楊衍怒極反笑,拍案而起:“吾為救你性命,特授於法,不指你有所回報,也應心懷感恩才是。哪料得你當聖上之面將此策和盤托出,構陷吾於陡峰峭壁,若不是聖上念臣一片忠心,只怕早已成杖下冤魂,馮舜鈺你好一出反其道而行的奸計,保全自己卻要害吾的命,你這個……”
他越講越氣:“你這個卸磨殺驢的毒婦。”妄他一早趕去西暖閣,恐她惹惱聖上招至殺身之禍……
舜鈺暗忖楊衍自喻成驢,顯然是氣糊塗了,她抿抿嘴道:“君子坦蕩蕩,小人長戚戚。屬下所述事實。未曾有隻言片語造謠誆騙,楊大人又何必著惱呢,更況你也是有備而去,一番諫言非但性命無虞,反更深得聖意,你所用才是反其道而行之計,屬下欽佩的很。”
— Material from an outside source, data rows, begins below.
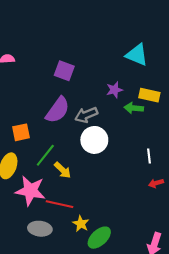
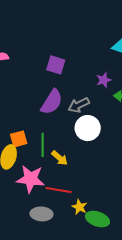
orange square: (21, 132) -> (19, 139), moved
green line: (45, 155) -> (43, 145), turned -35
green ellipse: (99, 238) -> (97, 219), turned 65

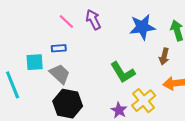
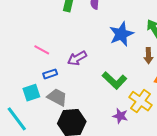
purple arrow: (93, 20) -> (77, 58), moved, turned -78
pink line: (66, 22) -> (42, 50), moved

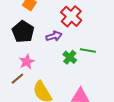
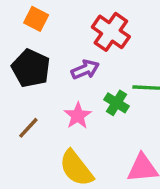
pink star: (27, 62) -> (78, 116), moved
brown line: (17, 79) -> (28, 128), moved

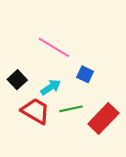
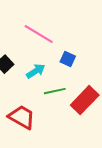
red trapezoid: (36, 111) -> (22, 117), moved

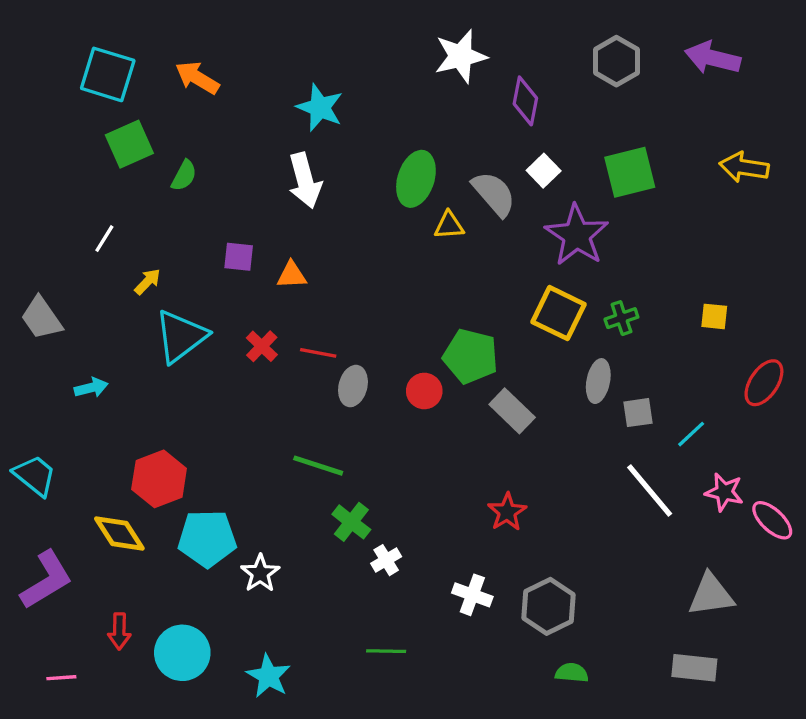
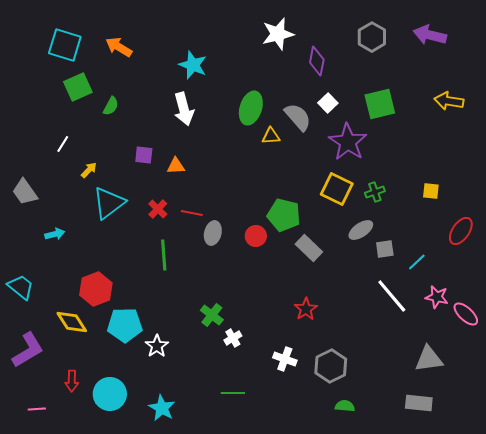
gray ellipse: (598, 381) -> (361, 230), turned 45
green line: (318, 466) -> (164, 255), moved, turned 68

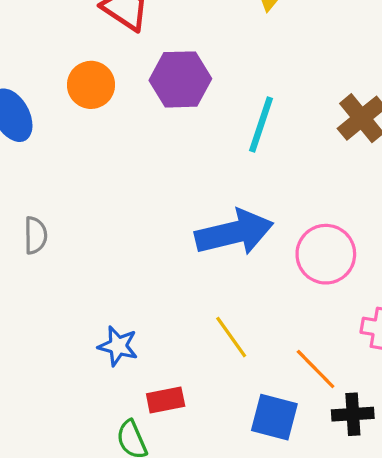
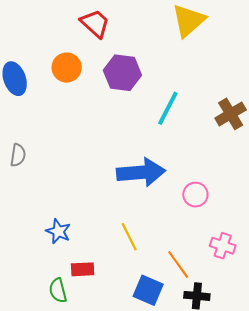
pink circle: (326, 254) -> (195, 195), size x0.7

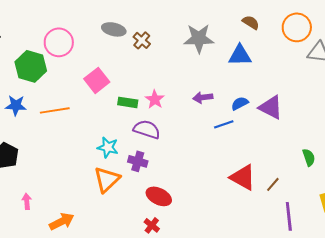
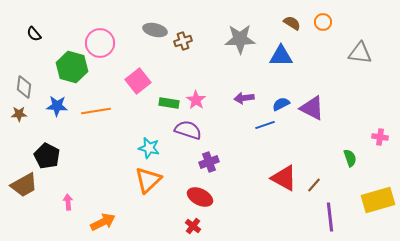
orange circle: (297, 27) -> (323, 22), moved, size x0.6
brown cross: (142, 40) -> (183, 41), turned 30
purple cross: (138, 161) -> (209, 162), moved, turned -36

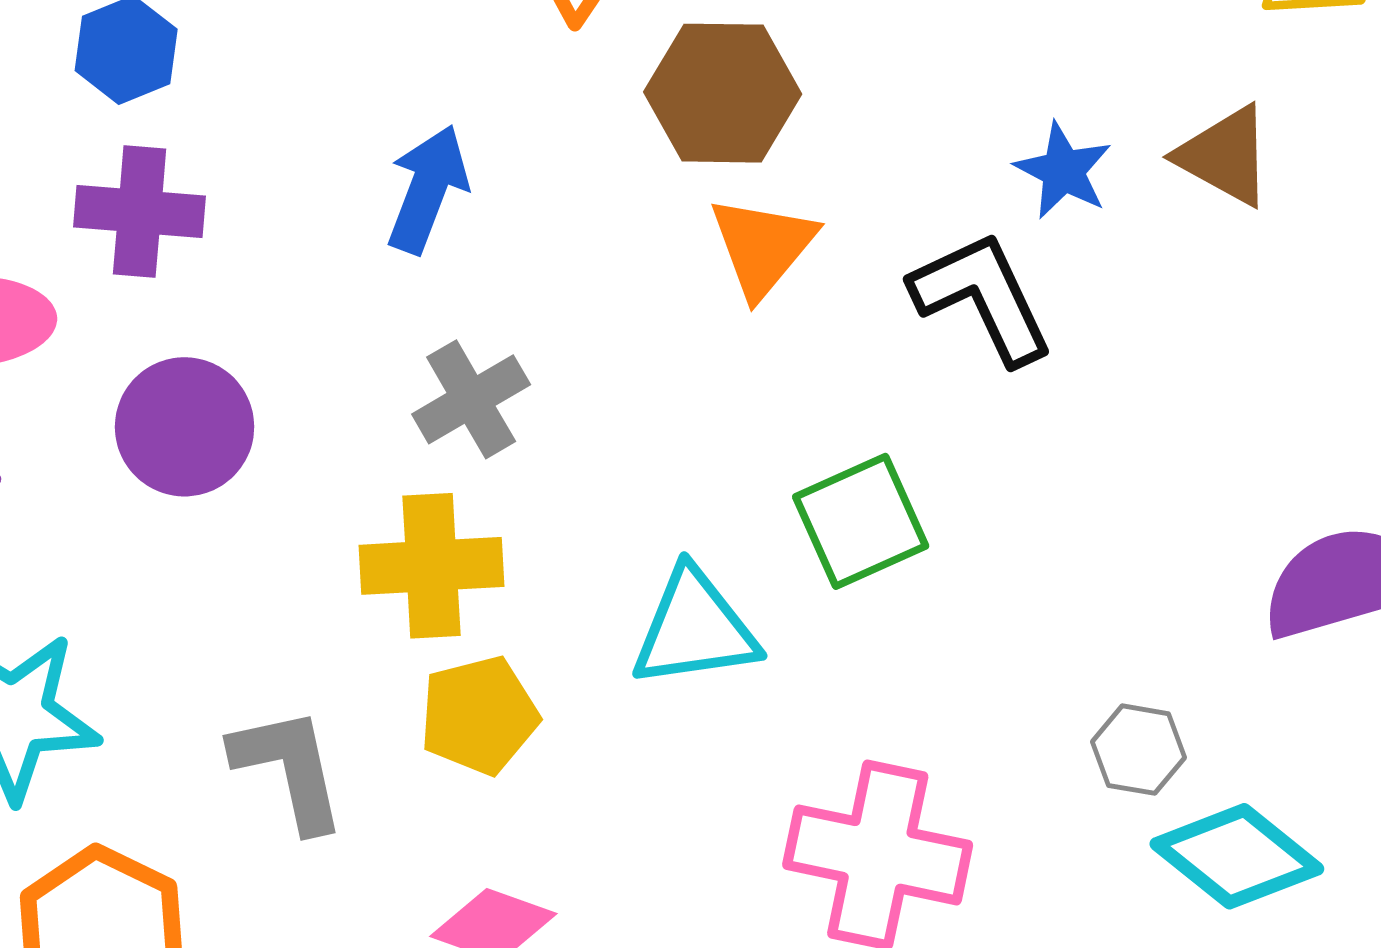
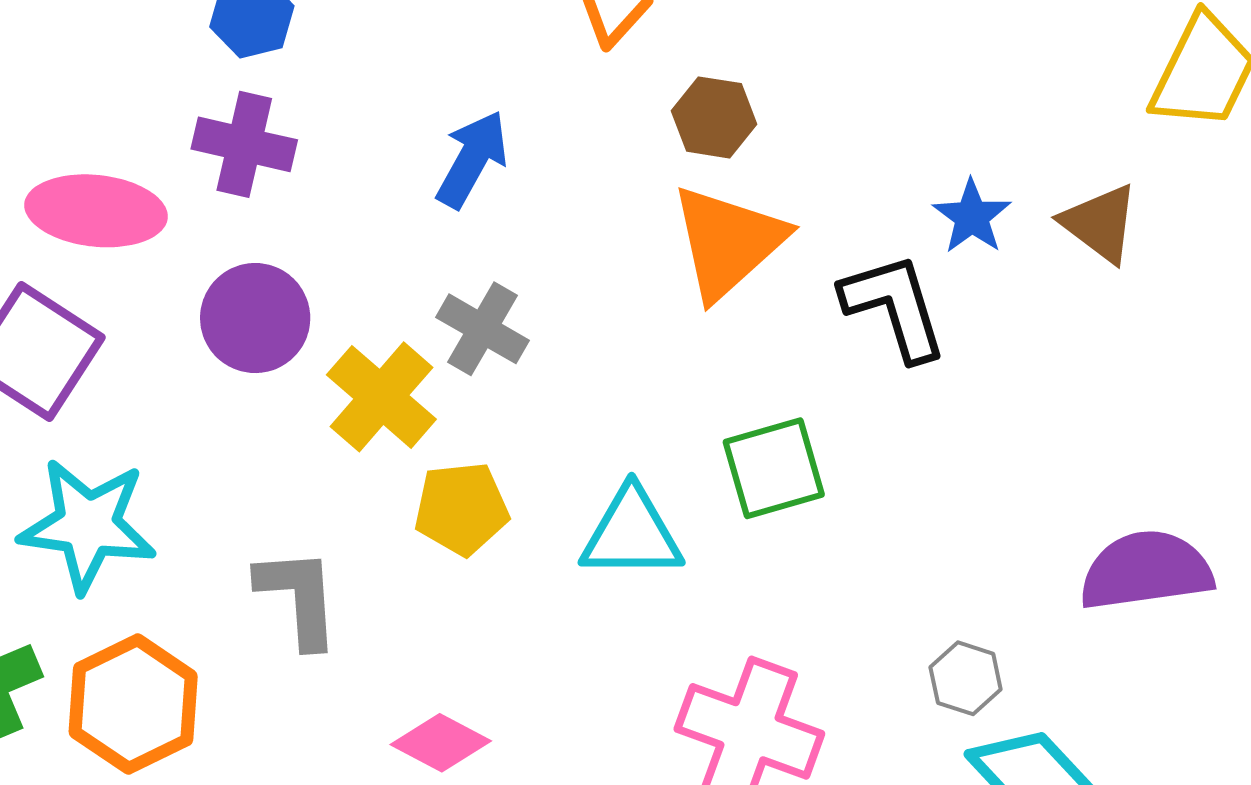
brown hexagon: (723, 93) -> (714, 117), size x0.7
orange triangle: (763, 247) -> (728, 242), size x1.4
gray cross: (471, 399) -> (483, 329), turned -38
yellow cross: (432, 566) -> (381, 397), moved, turned 36
yellow pentagon: (479, 715) -> (461, 509), moved

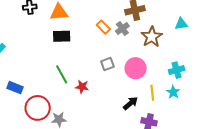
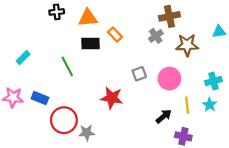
orange rectangle: (103, 27) -> (115, 34), moved
brown star: (152, 37) -> (187, 45), turned 30
green line: (62, 74) -> (67, 66), moved
red star: (82, 87) -> (112, 98), size x1.5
楊衍黑眸緊鎖舜鈺有些委屈的面龐,忽然呵呵笑起來……他怕不是氣瘋了罷?舜鈺也笑起來。
彼此笑了會兒,楊衍倏得臉色鐵青,厲喝:“滾!”
……
很快,朱煜傳旨道:
平南縣盜寇,入逆臣周忱府,擅竊古器十數件,鑒之為八年前,其查封罪臣家私所獲,應由內務府繳收,卻被其堅守自盜,朕心甚惡。著錦衣衛差的當官旗,前去扭解回京,入昭獄待審,刑部傳沿途府州官員得其行蹤先行收押,待錦衣衛趕至彼處交割,勿得容情賄賂,助其藏匿或脫逃,若有疏忽,同罪並罰。欽此!
旨意一下,相關各部星夜傳示沿途府州衙門,錦衣衛千戶曹瑛帶人出發離京,徐炳永修書一封,交由暗衛飛馬遞報周忱而去。
且說周忱下了船,改乘馬車,由三五江湖俠士護送,到了離南陽十里地外的昌平縣臥虎鎮,正值落日銜山時分,眾人一路勞頓,已是疲憊不堪,尋處客棧宿住,待得梳洗停當,有夥計領個塵灰滿面之人來見,周衍看著面生,遂命俠士打發,那人高聲道:“在下奉徐閣老之命前來遞訊。”
周忱大吃一驚,連忙至前相見,那人從袖籠中取出信箋遞上,不多做耽擱,匆匆辭別離開。
周忱獨自闔門看過信,哭了一場,抹乾眼淚出房,也不同俠士提半句,到樓下命夥計雞魚肉蛋整治來按酒,又要了壇秋白露,幾個人尋了處邊吃邊閒話。
俠士們也只說些江湖軼事,怎地講起昭獄之刑的狠辣,周忱愈發膽顫心驚,想那錦衣衛正趕來羈他回京,定會丟進昭獄受夾拶棍槓敲之苦……沈澤棠受他酷刑而死,果真是天道輪迴,現世報說來就來。
那幾俠士見周忱一盞接一盞自顧吃悶酒,為替其散心,叫過門邊彈琴唱曲綽酒座兒的一對父女,讓她們唱只南曲兒來助興。那女子開喉唱道:
中秋至,人團圓,心兒煩惱。想當初,開豪筵,笑語喧闔,金銀山,美人堆,徹夜笙歌。如今落寞異鄉客,聽寒月鴉聲,酒入愁腸愁更愁,不堪回首矣。